* [CHECK YOUR UNDERSTANDING]:
1 - Answer these questions from the case summary:
(a) What struck the plaintiff who was injured?
(b) What reason did the plaintiffs give for wanting to be present at each other's examinations?
(c) Which court decided Sissons v. Olson?
2 - Echo the part of the case summary starting with "The defence argued" and going on through "examinations for discovery.", word for word.

PROVIDED TEXT section start

In a recent ruling, Mr. Justice Robert Smith was asked to order that three plaintiffs in a personal injury action be examined for discovery in the absence of each other. The case is Heasley v. Labelle, 2013 ONSC 2601 (CanLII). One of three plaintiffs had been injured when struck by a school bus and the other two were her daughter and granddaughter, who were advancing FLA claims.

The defence argued that there were issues of credibility such that it was in “the interests of justice” that the plaintiffs be questioned separately. The plaintiffs responded that they wished to be present at their examinations, to support one another.

Justice Smith dismissed the motion. He relied primarily on a decision of the Court of Appeal in Liu Estate v. Chau 2004 CanLII 8234 (ON CA), (2004), 69 O.R. (3d) 756 (Ont. C.A.), which had dealt with the exclusion of a party during some of the testimony given at trial. That case emphasized the right of a party to be present during examinations for discovery.

His Honour also considered a rather old B.C. Court of Appeal decision, Sissons v. Olson, [1951] B.C.J. No. 77 (C.A.), which had held that the onus on the party seeking to exclude another party from an examination for discovery is lower than it would be at trial. Although that case has been followed in Ontario, Justice Smith found that he was bound to follow Liu Estate rather than the Sissons line of cases. He stated the rule this way:

To summarize, each co‑party has an inherent and fundamental right to be present at all parts of the litigation process, including discovery and at trial. A co‑party will only be excluded if the moving party shows there is sufficient evidence to demonstrate a real risk of tailoring, parroting, intimidation, disturbance of the proceeding, or where the ends of justice require exclusion. The onus on the moving party is to present sufficient evidence of the above factors to overcome a co‑party’s fundamental right to be present at all parts of the litigation process. The nature of the relationship between the co‑parties by itself is not enough to constitute cause for exclusion.

PROVIDED TEXT section end
INFORMATION SUPPLIED section start

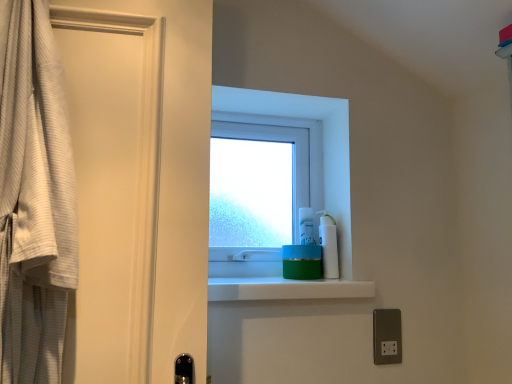
Question: Is point (326, 235) closer or farther from the camera than point (315, 235)?

Choices:
 (A) farther
 (B) closer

INFORMATION SUPPLIED section end

* [ANSWERS FOR THE TASKS]:
1 -
(a) A school bus.
(b) To support one another.
(c) The B.C. Court of Appeal.

2 -
The defence argued that there were issues of credibility such that it was in “the interests of justice” that the plaintiffs be questioned separately. The plaintiffs responded that they wished to be present at their examinations, to support one another.

Justice Smith dismissed the motion. He relied primarily on a decision of the Court of Appeal in Liu Estate v. Chau 2004 CanLII 8234 (ON CA), (2004), 69 O.R. (3d) 756 (Ont. C.A.), which had dealt with the exclusion of a party during some of the testimony given at trial. That case emphasized the right of a party to be present during examinations for discovery.